Wes iba a reprenderle, pero se lo pensó mejor. Que divagara lo que quisiera, de todos modos estaban a punto de levantar la sesión.

– Mis clientes no serán menospreciados! -insistió, a punto de ponerse a gritar, y todo el mundo se puso tenso. Había un atisbo de desesperación en su voz, mucho más evidente en su mirada, y tal vez era mejor dejarlo despotricar un poco-. Mis clientes han sufrido mucho y siguen sufriendo, pero parece que eso no les importa. No puedo quedarme aquí eternamente. Mañana por la tarde me esperan en San Francisco para negociar otro acuerdo. Tengo ocho mil casos contra Schmeltzer por sus compnmIdos laxantes y, vIendo que aquí la gente prefiere charlar de todo menos de dinero, permítanme informarles de mis condiciones.

Eran todo oídos. Jared Kurtin y los chicos del dinero levantaron la cabeza y se pusieron un poco tensos. Mary Grace estudiaba hasta la última arruga del rostro de Kurtin. Si aquel chiflado iba a lanzar una cifra sobre la mesa, ella no iba a perderse la reacción de su adversario.

– No voy a aceptar un acuerdo por menos de cien mil para cada uno --dijo Bintz, con sorna-. Tal vez más, según el cliente.

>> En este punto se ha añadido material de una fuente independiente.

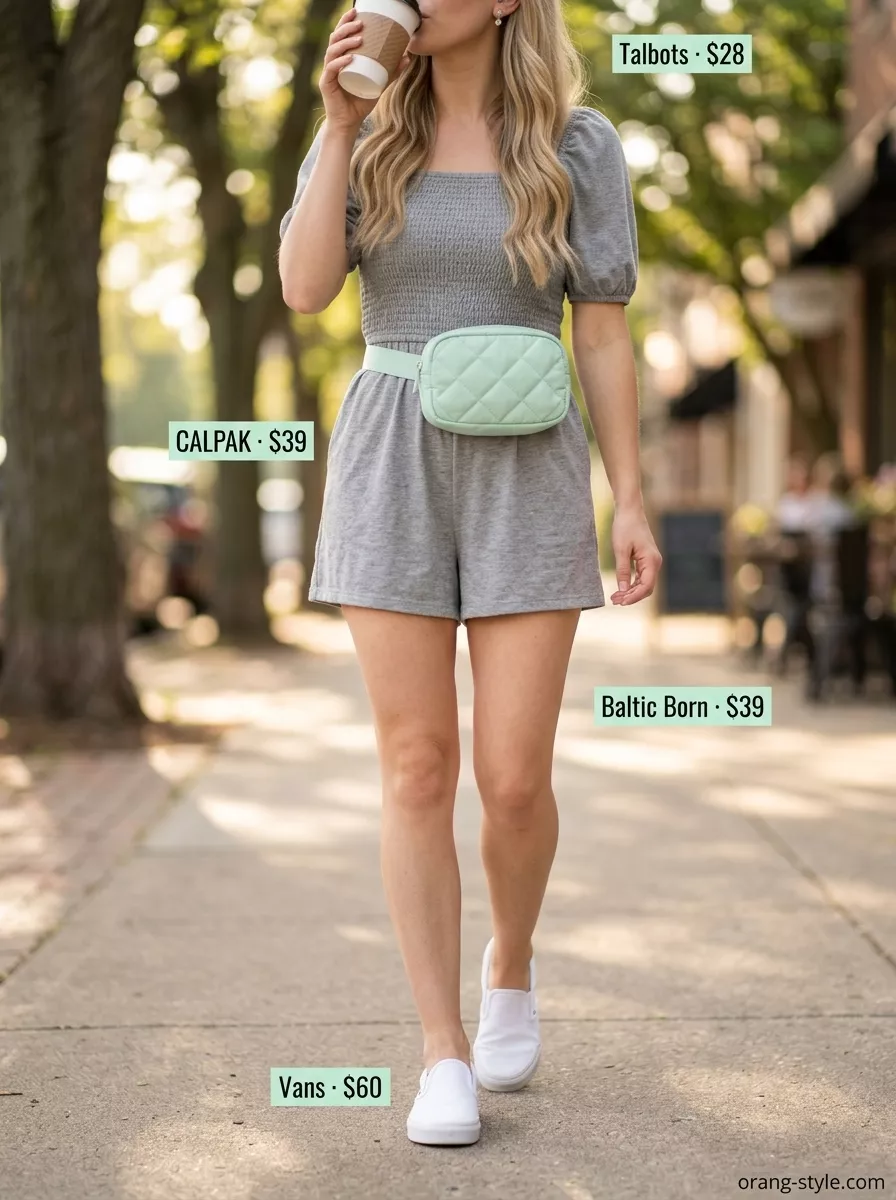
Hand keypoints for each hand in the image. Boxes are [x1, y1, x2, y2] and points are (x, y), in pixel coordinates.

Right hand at [320, 7, 412, 132]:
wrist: (349, 123)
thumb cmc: (361, 102)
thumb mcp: (379, 85)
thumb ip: (391, 72)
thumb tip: (407, 57)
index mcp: (341, 58)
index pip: (341, 35)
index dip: (346, 21)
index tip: (356, 11)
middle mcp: (332, 62)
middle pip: (335, 38)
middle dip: (346, 28)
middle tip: (360, 23)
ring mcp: (328, 73)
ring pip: (332, 51)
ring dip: (345, 43)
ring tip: (359, 40)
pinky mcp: (326, 84)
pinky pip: (332, 70)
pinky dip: (340, 63)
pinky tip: (349, 59)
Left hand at [610, 505, 661, 604]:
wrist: (629, 511)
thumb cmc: (625, 527)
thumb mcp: (620, 550)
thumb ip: (622, 571)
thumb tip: (623, 590)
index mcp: (652, 561)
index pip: (646, 586)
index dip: (634, 597)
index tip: (621, 602)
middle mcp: (655, 563)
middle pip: (646, 588)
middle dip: (631, 596)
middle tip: (615, 601)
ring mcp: (651, 562)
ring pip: (643, 584)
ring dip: (630, 592)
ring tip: (615, 597)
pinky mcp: (645, 560)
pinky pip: (641, 577)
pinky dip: (631, 584)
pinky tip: (620, 589)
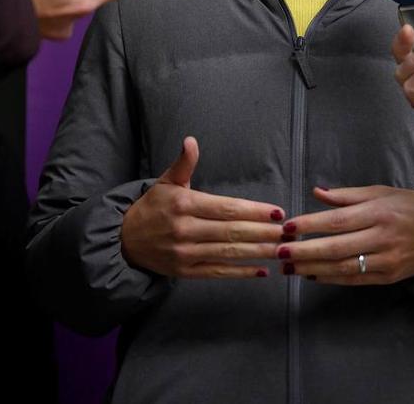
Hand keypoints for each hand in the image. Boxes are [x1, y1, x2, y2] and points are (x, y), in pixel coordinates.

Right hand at [121, 137, 284, 277]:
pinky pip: (218, 272)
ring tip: (282, 250)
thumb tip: (191, 141)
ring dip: (258, 252)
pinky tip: (261, 270)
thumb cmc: (152, 207)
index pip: (226, 208)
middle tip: (288, 233)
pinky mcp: (186, 272)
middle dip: (263, 232)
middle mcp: (185, 229)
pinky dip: (241, 272)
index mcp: (183, 204)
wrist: (124, 240)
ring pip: (228, 252)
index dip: (254, 211)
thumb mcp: (166, 182)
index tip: (277, 212)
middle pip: (232, 231)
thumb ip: (183, 164)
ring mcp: (185, 253)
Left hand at [275, 186, 413, 284]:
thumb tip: (316, 192)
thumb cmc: (410, 206)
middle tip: (279, 252)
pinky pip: (355, 279)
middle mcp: (382, 237)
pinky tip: (312, 274)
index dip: (311, 225)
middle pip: (336, 247)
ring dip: (312, 268)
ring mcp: (386, 260)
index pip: (338, 220)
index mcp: (378, 212)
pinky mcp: (389, 277)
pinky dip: (331, 279)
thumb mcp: (381, 192)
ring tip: (288, 267)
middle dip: (304, 251)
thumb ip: (347, 195)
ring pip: (343, 267)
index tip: (287, 228)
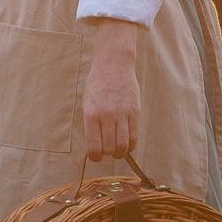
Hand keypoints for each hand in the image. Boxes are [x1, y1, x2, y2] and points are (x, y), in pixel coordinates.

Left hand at [82, 20, 140, 160]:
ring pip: (123, 145)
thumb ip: (90, 124)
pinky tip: (127, 143)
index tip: (96, 157)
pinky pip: (134, 136)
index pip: (94, 147)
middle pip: (109, 149)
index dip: (95, 157)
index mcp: (91, 114)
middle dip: (108, 155)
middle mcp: (106, 115)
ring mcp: (122, 113)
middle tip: (107, 152)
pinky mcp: (135, 111)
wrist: (114, 65)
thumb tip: (94, 146)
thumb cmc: (97, 85)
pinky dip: (131, 144)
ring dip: (120, 152)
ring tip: (118, 150)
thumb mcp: (87, 103)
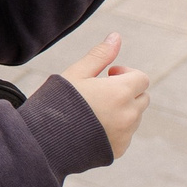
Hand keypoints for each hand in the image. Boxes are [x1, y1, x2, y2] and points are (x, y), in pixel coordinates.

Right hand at [57, 32, 148, 160]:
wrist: (43, 140)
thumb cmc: (57, 101)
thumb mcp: (76, 73)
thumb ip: (100, 55)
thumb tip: (116, 36)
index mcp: (120, 92)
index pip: (142, 78)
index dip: (126, 73)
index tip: (107, 74)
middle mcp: (129, 115)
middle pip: (143, 98)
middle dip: (127, 91)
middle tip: (101, 91)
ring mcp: (125, 135)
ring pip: (134, 117)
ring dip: (122, 110)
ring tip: (93, 110)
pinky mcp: (119, 150)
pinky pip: (125, 135)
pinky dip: (115, 129)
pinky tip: (92, 127)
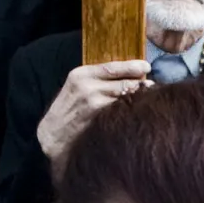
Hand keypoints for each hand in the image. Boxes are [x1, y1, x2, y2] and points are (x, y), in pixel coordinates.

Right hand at [36, 60, 150, 161]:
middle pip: (123, 83)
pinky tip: (135, 113)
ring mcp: (93, 105)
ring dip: (137, 98)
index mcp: (82, 74)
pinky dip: (130, 112)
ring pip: (124, 98)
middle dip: (139, 84)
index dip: (132, 67)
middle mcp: (88, 87)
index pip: (113, 67)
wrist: (52, 135)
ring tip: (146, 99)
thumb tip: (126, 74)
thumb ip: (97, 79)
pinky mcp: (99, 121)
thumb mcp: (77, 86)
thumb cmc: (67, 109)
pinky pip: (120, 113)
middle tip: (150, 85)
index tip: (146, 67)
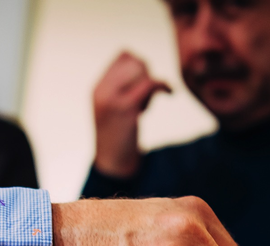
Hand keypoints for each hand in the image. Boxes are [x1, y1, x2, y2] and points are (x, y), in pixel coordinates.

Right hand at [93, 52, 171, 178]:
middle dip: (147, 76)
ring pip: (142, 71)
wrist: (114, 165)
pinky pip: (150, 84)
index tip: (142, 87)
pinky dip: (164, 85)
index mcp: (98, 89)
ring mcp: (113, 99)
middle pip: (135, 61)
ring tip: (145, 108)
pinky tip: (171, 93)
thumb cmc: (118, 139)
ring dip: (151, 86)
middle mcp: (102, 91)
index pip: (124, 56)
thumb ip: (122, 90)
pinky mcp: (126, 108)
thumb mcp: (113, 110)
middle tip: (145, 100)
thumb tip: (145, 69)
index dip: (139, 66)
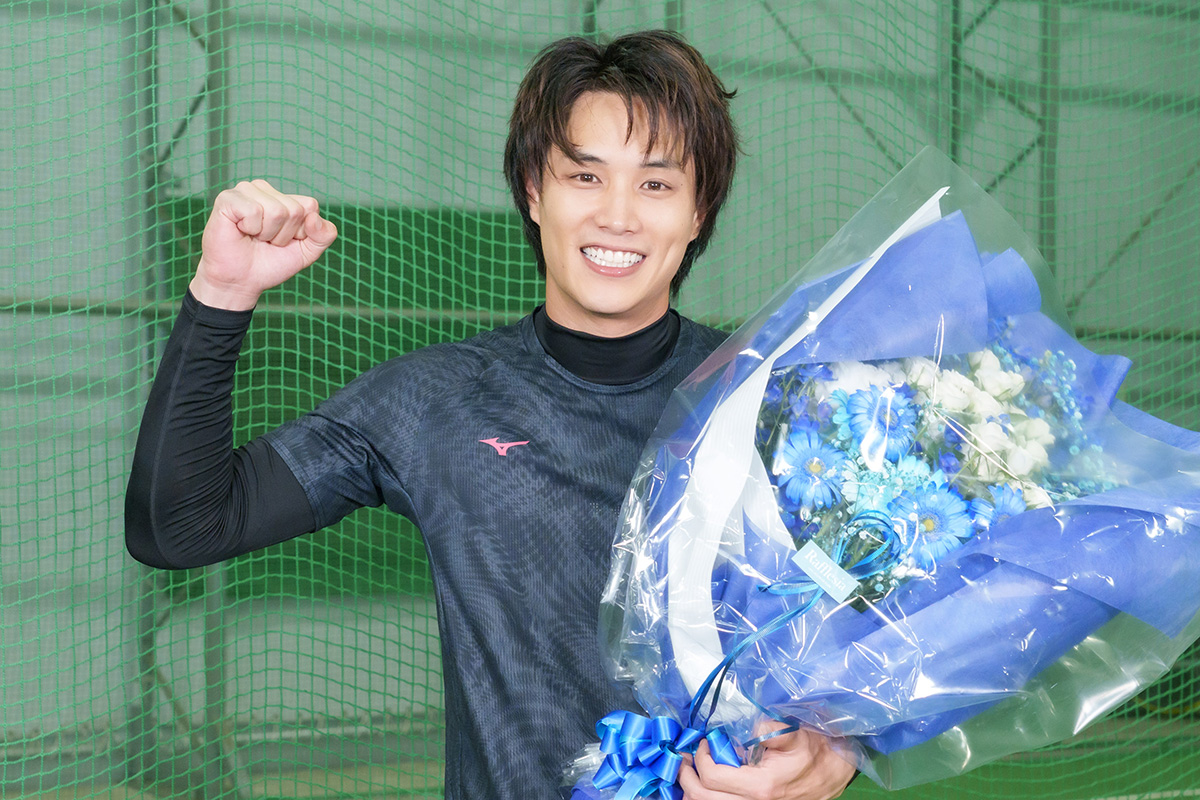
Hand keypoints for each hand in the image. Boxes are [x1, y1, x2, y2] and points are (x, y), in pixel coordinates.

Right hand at [190, 179, 337, 309]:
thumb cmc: (271, 264)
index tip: (285, 241)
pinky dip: (250, 228)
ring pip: (276, 211)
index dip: (301, 231)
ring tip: (253, 237)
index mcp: (284, 197)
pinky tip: (240, 230)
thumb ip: (324, 235)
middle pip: (294, 210)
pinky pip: (254, 210)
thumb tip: (314, 217)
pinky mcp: (228, 198)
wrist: (241, 281)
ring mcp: (246, 190)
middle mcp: (265, 189)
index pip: (310, 206)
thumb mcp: (307, 252)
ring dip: (267, 233)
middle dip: (283, 235)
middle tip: (265, 241)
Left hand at [679, 724, 855, 799]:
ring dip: (693, 793)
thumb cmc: (814, 751)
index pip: (713, 776)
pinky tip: (703, 788)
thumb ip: (771, 729)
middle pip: (704, 799)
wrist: (834, 772)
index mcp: (762, 786)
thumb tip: (750, 727)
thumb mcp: (794, 734)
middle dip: (687, 779)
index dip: (701, 758)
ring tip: (689, 775)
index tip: (702, 743)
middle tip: (683, 761)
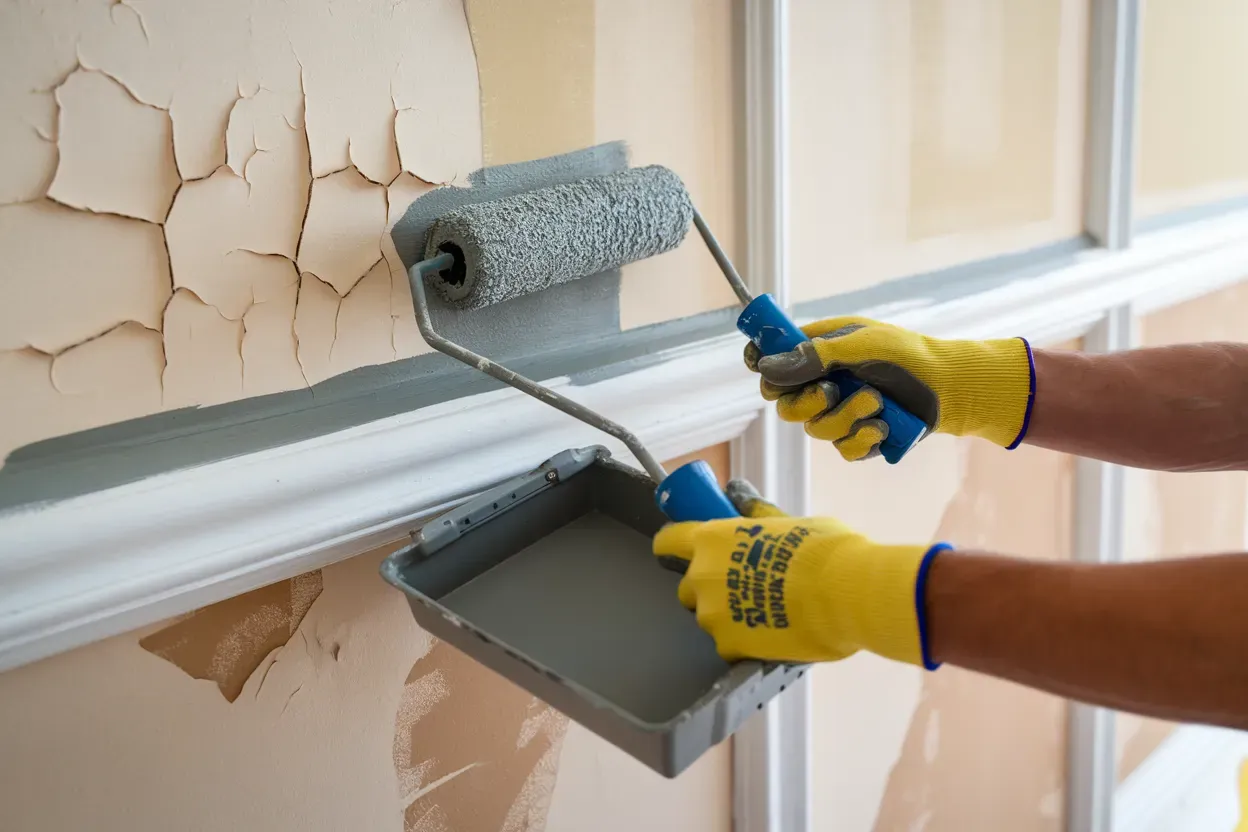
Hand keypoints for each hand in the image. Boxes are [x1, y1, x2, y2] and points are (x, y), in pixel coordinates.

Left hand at [652, 480, 943, 665]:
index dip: (673, 545)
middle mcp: (702, 576)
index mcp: (711, 539)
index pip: (667, 541)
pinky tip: (770, 632)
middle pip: (687, 585)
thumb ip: (755, 513)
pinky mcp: (729, 645)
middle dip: (707, 585)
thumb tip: (738, 492)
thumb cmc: (822, 549)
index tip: (682, 549)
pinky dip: (743, 640)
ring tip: (763, 611)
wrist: (847, 594)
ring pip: (707, 615)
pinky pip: (727, 643)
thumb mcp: (787, 521)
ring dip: (726, 614)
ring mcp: (712, 614)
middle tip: (742, 583)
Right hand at [743, 316, 1033, 460]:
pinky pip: (843, 450)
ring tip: (876, 401)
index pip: (772, 363)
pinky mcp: (860, 440)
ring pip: (815, 431)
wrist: (951, 386)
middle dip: (806, 401)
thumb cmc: (908, 354)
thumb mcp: (861, 344)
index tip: (762, 370)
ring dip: (844, 417)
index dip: (762, 367)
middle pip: (785, 405)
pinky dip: (863, 438)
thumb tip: (766, 368)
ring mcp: (840, 414)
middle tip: (830, 390)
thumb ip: (814, 355)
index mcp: (818, 353)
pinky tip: (883, 424)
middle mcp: (824, 384)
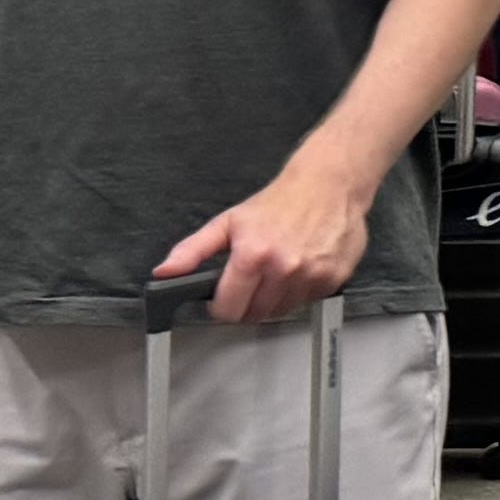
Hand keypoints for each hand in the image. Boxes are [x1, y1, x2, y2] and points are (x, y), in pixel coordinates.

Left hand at [158, 154, 374, 321]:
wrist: (329, 185)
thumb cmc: (281, 202)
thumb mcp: (227, 222)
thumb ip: (192, 251)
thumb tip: (166, 272)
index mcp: (253, 255)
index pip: (229, 310)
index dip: (221, 307)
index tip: (224, 298)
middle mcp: (284, 268)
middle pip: (255, 315)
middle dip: (248, 303)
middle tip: (251, 280)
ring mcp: (311, 275)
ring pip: (282, 311)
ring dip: (275, 299)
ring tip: (276, 272)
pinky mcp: (333, 279)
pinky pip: (308, 302)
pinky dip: (300, 292)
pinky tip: (298, 270)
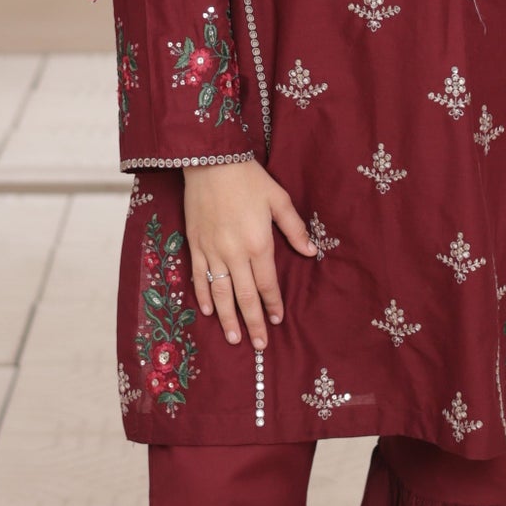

Kurtin se mantuvo impasible; es decir, como siempre. Uno de sus asociados sacudió la cabeza; otro sonrió estúpidamente, divertido. Los dos ejecutivos de Krane fruncieron el ceño y se removieron en sus asientos, rechazando la propuesta por absurda.

Mientras la cifra de treinta millones de dólares pendía en el aire, Wes hizo unos cálculos sencillos. Bintz seguramente se llevaría una tercera parte, echaría unas migajas a F.Clyde Hardin y luego iría a por el siguiente filón colectivo.